* _WHAT THIS TASK INVOLVES_: Set down the listing exactly as given, minus images.
____
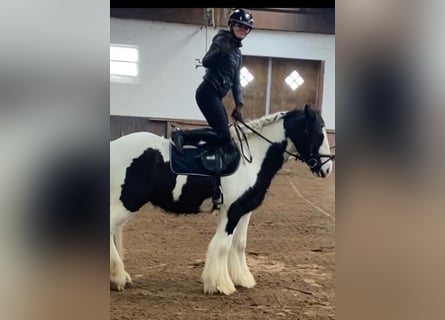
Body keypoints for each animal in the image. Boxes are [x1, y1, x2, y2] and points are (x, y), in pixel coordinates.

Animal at [110, 104, 332, 296]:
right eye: (315, 132)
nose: (327, 168)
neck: (251, 158)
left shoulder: (244, 210)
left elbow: (239, 244)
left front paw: (243, 279)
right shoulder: (231, 211)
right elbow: (223, 245)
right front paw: (220, 285)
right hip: (127, 202)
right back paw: (118, 278)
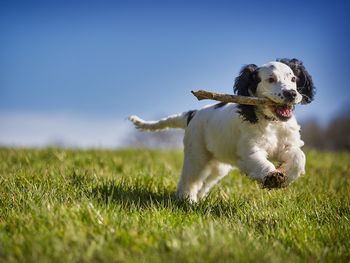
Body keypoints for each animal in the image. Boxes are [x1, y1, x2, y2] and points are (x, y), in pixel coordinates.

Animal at [129, 58, 314, 203]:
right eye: (271, 79)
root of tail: (193, 114)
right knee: (189, 179)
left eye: (293, 78)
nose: (291, 94)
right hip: (197, 155)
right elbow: (261, 162)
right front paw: (272, 177)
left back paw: (198, 199)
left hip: (218, 165)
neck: (271, 122)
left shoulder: (288, 145)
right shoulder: (250, 151)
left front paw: (286, 175)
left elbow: (299, 157)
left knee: (205, 182)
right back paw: (187, 200)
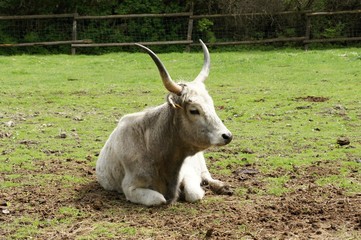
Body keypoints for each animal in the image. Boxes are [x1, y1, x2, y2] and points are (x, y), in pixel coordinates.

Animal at [95, 39, 232, 206]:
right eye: (194, 110)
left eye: (211, 104)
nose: (227, 136)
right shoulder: (131, 188)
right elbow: (159, 199)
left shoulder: (189, 172)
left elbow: (193, 194)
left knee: (207, 176)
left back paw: (221, 186)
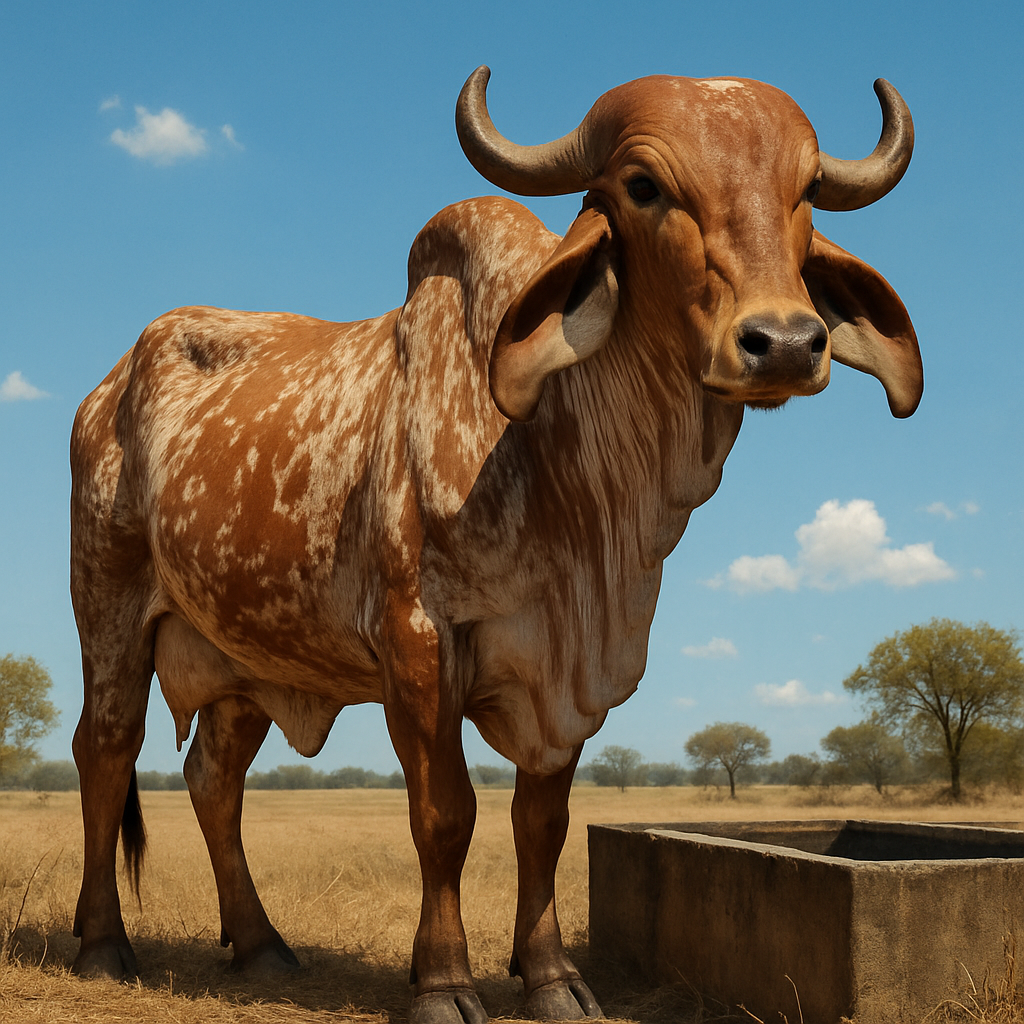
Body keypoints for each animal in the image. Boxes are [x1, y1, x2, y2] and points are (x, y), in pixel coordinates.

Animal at [69, 66, 921, 1023]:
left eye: (806, 190)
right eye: (644, 186)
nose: (783, 343)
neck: (565, 463)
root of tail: (108, 389)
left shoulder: (568, 678)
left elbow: (540, 824)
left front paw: (552, 978)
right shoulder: (418, 643)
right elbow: (446, 815)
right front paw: (443, 982)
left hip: (248, 663)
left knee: (213, 781)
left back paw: (260, 947)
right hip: (108, 612)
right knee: (106, 752)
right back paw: (102, 946)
____
* _EXERCISE RESPONSE_:
Body keypoints for each animal in the image. Boxes are [x1, y1, x2, y2] and points are (x, y), in pixel coordinates.

Animal at [110, 104, 332, 296]:
right eye: (315, 132)
nose: (327, 168)
neck: (251, 158)
left shoulder: (244, 210)
left elbow: (239, 244)
left front paw: (243, 279)
right shoulder: (231, 211)
right elbow: (223, 245)
right front paw: (220, 285)
right hip: (127, 202)
right back paw: (118, 278)
Body keypoints for each animal in the image. Boxes are [x1, y1, x2, y2] and points are (x, y), in pixel coordinates.

Animal at [129, 58, 314, 203]:
right eye: (271, 79)
root of tail: (193, 114)
right knee: (189, 179)
left eye: (293, 78)
nose: (291, 94)
right hip: (197, 155)
right elbow: (261, 162)
right front paw: (272, 177)
left back paw: (198, 199)
left hip: (218, 165)
neck: (271, 122)
left shoulder: (288, 145)
right shoulder: (250, 151)
left front paw: (286, 175)
left elbow: (299, 157)
left knee: (205, 182)
right back paw: (187, 200)
Body keypoints for each animal in the image. Boxes are [x1, y1, x2, y2] and points are (x, y), in pixel coordinates.

Animal at [95, 39, 232, 206]:
right eye: (194, 110)
left eye: (211, 104)
nose: (227, 136)
right shoulder: (131, 188)
right elbow: (159, 199)
left shoulder: (189, 172)
left elbow: (193, 194)
left knee: (207, 176)
left back paw: (221, 186)
Body keypoints for each animal in the image. Boxes are [x1, y1, x2, y2] and points are (x, y), in pixel coordinates.

Animal at [69, 66, 921, 1023]:
left eye: (806, 190)
right eye: (644, 186)
nose: (783, 343)
neck: (565, 463)
root of tail: (108, 389)
left shoulder: (568, 678)
left elbow: (540, 824)
left front paw: (552, 978)
right shoulder: (418, 643)
right elbow: (446, 815)
right front paw: (443, 982)
left hip: (248, 663)
left knee: (213, 781)
left back paw: (260, 947)
right hip: (108, 612)
right knee: (106, 752)
right back paw: (102, 946)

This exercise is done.